• INSTRUCTIONS TO FOLLOW: All that should be output is the block of lines below from the line with "[509,568,666,583] [280,598,498,616] [280,637,404,656]" to the line with "[560,843,610,868] [158,879,686,900] [158,911,621,932]", both included, exactly as written.
---- DATASET RECORDS
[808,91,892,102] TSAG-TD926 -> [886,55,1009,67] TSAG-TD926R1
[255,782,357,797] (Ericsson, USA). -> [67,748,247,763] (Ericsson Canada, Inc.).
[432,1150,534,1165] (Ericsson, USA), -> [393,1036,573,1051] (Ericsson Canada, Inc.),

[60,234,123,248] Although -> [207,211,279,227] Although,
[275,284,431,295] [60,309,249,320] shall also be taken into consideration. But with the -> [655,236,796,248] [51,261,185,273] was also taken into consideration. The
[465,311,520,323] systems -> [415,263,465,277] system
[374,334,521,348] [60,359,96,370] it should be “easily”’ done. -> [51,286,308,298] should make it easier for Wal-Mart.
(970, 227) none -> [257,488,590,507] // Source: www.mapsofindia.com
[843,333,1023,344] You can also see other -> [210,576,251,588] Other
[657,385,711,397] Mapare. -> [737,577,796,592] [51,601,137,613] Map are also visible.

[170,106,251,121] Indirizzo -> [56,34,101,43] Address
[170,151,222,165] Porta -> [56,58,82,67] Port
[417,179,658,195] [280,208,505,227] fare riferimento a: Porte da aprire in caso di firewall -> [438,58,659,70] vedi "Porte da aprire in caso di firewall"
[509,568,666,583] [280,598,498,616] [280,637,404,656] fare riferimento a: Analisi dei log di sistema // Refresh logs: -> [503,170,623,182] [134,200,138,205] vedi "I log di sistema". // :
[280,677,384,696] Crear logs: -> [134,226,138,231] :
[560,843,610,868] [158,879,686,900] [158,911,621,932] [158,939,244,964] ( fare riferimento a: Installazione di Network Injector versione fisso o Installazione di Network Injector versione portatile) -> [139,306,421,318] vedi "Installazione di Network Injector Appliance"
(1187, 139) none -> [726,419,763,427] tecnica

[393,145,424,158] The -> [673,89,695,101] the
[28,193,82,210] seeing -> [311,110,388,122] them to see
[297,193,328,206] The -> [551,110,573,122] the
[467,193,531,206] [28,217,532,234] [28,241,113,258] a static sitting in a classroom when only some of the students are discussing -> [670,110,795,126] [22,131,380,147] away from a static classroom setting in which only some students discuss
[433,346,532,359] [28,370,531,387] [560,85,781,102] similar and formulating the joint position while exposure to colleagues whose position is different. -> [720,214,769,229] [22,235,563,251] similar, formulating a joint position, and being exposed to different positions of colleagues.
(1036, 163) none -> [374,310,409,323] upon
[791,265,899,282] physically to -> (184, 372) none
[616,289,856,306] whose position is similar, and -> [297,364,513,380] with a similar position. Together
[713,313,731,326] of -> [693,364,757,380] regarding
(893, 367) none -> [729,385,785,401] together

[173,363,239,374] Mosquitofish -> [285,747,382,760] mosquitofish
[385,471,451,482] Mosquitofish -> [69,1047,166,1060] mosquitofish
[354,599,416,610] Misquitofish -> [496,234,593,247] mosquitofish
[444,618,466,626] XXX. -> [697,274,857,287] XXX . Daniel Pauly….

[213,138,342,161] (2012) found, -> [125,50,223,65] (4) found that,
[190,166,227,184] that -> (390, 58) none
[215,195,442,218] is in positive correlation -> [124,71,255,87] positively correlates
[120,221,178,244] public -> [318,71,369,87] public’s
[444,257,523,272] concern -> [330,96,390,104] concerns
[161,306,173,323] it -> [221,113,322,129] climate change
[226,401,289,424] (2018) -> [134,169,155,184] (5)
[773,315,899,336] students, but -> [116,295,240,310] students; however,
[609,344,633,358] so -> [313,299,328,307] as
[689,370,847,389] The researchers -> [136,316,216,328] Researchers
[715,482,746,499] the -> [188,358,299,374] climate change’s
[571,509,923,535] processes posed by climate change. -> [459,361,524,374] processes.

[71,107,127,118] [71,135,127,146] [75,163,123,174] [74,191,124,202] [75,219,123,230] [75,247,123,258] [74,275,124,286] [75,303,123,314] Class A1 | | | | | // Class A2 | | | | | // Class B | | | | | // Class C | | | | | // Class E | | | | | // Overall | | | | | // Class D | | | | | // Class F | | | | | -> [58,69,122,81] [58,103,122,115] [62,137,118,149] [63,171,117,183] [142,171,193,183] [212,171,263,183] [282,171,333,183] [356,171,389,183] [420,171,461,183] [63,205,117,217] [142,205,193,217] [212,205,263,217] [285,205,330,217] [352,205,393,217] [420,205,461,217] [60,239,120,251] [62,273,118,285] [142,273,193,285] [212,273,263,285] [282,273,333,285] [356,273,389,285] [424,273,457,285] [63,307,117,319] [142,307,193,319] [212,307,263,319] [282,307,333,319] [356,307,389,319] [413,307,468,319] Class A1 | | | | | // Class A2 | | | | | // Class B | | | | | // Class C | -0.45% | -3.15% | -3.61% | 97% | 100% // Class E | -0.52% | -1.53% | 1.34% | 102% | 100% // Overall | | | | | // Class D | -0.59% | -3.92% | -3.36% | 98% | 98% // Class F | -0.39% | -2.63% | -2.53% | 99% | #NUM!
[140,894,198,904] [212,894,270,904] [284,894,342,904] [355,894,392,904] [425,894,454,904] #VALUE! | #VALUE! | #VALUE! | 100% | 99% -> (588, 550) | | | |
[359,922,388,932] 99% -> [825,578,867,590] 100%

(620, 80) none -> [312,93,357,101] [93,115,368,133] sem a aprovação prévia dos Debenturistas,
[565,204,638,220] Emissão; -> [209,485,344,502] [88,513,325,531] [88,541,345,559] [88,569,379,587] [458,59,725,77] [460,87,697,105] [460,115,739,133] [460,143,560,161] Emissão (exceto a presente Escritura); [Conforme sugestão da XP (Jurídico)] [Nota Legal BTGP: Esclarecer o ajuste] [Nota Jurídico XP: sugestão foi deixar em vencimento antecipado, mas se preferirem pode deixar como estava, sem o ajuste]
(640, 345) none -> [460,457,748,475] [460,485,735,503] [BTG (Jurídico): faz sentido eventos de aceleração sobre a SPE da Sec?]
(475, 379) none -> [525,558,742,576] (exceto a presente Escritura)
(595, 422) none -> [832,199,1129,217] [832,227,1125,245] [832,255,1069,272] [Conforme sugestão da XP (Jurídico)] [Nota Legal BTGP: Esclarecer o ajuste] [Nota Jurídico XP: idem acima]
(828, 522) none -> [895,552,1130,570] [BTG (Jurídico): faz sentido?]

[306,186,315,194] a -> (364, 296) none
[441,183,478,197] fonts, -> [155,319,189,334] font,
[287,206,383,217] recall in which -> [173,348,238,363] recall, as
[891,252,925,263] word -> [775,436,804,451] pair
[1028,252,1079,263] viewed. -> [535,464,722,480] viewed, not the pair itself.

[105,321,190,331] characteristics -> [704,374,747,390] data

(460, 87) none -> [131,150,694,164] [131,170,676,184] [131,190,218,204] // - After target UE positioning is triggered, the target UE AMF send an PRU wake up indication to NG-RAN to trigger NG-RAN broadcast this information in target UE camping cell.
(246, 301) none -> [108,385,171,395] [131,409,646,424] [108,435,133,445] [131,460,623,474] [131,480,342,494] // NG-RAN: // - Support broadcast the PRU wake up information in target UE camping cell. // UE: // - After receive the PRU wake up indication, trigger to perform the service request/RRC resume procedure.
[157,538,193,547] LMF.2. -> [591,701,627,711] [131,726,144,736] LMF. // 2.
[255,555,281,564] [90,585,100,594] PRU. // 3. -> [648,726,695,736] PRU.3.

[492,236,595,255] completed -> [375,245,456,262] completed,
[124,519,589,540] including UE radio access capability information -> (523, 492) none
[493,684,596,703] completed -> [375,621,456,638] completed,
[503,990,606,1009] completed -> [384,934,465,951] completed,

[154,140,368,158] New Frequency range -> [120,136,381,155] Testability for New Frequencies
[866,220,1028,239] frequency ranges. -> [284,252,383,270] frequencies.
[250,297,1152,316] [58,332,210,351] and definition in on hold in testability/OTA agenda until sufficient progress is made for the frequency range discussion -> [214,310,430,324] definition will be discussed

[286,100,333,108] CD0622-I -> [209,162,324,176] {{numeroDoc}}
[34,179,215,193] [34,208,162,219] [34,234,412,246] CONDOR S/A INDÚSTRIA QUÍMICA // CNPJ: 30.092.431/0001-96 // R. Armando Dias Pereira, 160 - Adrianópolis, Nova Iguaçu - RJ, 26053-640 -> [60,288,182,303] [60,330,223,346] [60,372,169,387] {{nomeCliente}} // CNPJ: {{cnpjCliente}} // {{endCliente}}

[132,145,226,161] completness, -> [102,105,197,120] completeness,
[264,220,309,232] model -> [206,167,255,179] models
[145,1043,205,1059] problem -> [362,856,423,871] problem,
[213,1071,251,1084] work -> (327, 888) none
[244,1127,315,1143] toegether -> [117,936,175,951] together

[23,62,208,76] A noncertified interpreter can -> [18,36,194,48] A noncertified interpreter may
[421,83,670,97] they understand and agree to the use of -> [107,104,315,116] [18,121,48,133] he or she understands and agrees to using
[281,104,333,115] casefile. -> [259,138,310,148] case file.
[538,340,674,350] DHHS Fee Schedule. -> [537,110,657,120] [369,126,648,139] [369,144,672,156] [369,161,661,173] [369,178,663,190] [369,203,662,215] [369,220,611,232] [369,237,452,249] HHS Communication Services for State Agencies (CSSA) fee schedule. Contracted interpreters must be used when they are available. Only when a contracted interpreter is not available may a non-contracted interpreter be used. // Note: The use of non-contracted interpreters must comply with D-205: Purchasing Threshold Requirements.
--------
• TASK SOLUTION:
[509,568,666,583] [280,598,498,616] [280,637,404,656] fare riferimento a: Analisi dei log di sistema // Refresh logs: -> [503,170,623,182] [134,200,138,205] vedi "I log di sistema". // :
[280,677,384,696] Crear logs: -> [134,226,138,231] :
[560,843,610,868] [158,879,686,900] [158,911,621,932] [158,939,244,964] ( fare riferimento a: Installazione di Network Injector versione fisso o Installazione di Network Injector versione portatile) -> [139,306,421,318] vedi "Installazione di Network Injector Appliance"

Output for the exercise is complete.